## [Activity]
Where the records hold the string "Ihnen", show the whole line it sits on.

## [Supplied records]
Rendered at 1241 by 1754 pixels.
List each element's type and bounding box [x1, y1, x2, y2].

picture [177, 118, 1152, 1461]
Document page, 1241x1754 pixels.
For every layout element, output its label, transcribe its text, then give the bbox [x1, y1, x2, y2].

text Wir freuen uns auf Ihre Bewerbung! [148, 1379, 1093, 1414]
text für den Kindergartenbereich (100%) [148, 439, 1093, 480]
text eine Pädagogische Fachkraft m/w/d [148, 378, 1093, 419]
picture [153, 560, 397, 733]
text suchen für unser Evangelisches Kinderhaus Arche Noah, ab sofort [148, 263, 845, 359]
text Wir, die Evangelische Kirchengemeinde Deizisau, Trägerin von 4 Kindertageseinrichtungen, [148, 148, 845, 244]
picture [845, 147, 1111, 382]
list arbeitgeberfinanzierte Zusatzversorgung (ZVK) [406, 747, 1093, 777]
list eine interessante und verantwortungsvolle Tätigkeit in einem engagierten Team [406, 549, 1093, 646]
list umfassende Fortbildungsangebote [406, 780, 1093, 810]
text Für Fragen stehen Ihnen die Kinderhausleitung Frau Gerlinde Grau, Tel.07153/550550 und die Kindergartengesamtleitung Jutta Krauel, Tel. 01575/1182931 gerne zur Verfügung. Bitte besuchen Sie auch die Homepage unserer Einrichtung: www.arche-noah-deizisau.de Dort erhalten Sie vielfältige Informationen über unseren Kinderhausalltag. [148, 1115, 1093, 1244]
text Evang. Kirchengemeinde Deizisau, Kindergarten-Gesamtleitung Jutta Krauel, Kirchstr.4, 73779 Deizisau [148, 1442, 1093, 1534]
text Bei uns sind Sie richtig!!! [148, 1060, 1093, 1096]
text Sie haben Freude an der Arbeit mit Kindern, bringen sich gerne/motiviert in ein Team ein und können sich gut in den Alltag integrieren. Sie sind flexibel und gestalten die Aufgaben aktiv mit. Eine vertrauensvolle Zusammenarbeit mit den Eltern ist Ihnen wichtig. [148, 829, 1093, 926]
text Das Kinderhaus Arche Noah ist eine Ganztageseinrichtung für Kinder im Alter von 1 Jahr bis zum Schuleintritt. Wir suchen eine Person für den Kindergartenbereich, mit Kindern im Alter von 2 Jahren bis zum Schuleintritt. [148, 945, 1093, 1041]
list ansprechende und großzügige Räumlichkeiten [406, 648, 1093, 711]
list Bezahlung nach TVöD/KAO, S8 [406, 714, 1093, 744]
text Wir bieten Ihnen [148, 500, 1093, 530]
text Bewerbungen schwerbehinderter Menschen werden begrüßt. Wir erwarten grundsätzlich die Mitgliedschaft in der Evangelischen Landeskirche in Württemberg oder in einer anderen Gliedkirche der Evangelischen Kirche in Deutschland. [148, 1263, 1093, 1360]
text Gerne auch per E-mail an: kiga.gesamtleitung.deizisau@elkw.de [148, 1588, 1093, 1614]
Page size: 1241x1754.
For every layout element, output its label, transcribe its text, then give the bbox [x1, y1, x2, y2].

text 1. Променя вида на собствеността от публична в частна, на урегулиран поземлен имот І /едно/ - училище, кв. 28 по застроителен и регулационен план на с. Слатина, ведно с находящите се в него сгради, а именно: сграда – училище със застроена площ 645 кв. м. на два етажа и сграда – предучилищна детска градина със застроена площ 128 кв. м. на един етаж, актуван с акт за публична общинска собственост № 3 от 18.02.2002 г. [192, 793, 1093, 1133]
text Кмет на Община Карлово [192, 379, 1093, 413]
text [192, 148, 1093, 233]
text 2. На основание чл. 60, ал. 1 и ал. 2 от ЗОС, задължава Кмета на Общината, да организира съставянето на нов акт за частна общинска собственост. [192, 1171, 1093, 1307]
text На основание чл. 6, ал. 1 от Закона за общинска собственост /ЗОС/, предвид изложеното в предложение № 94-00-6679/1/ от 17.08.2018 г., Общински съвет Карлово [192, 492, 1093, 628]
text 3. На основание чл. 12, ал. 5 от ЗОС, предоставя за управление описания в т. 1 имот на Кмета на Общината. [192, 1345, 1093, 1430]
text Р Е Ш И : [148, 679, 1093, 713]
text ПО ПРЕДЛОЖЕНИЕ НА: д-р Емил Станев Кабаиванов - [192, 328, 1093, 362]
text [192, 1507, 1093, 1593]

## [Task response]
text Für Fragen stehen Ihnen die Kinderhausleitung Frau Gerlinde Grau, Tel.07153/550550 und die Kindergartengesamtleitung Jutta Krauel, Tel. 01575/1182931 gerne zur Verfügung. Bitte besuchen Sie auch die Homepage unserer Einrichtung: www.arche-noah-deizisau.de Dort erhalten Sie vielfältige Informationen über unseren Kinderhausalltag. [148, 1115, 1093, 1244]
text Sie haben Freude an der Arbeit mit Kindern, bringen sich gerne/motiviert in ein Team ein und können sich gut in den Alltag integrieren. Sie sind flexibel und gestalten die Aufgaben aktiv mit. Eine vertrauensvolle Zusammenarbeit mit den Eltern ist Ihnen wichtig. [148, 829, 1093, 926]
text Wir bieten Ihnen [148, 500, 1093, 530]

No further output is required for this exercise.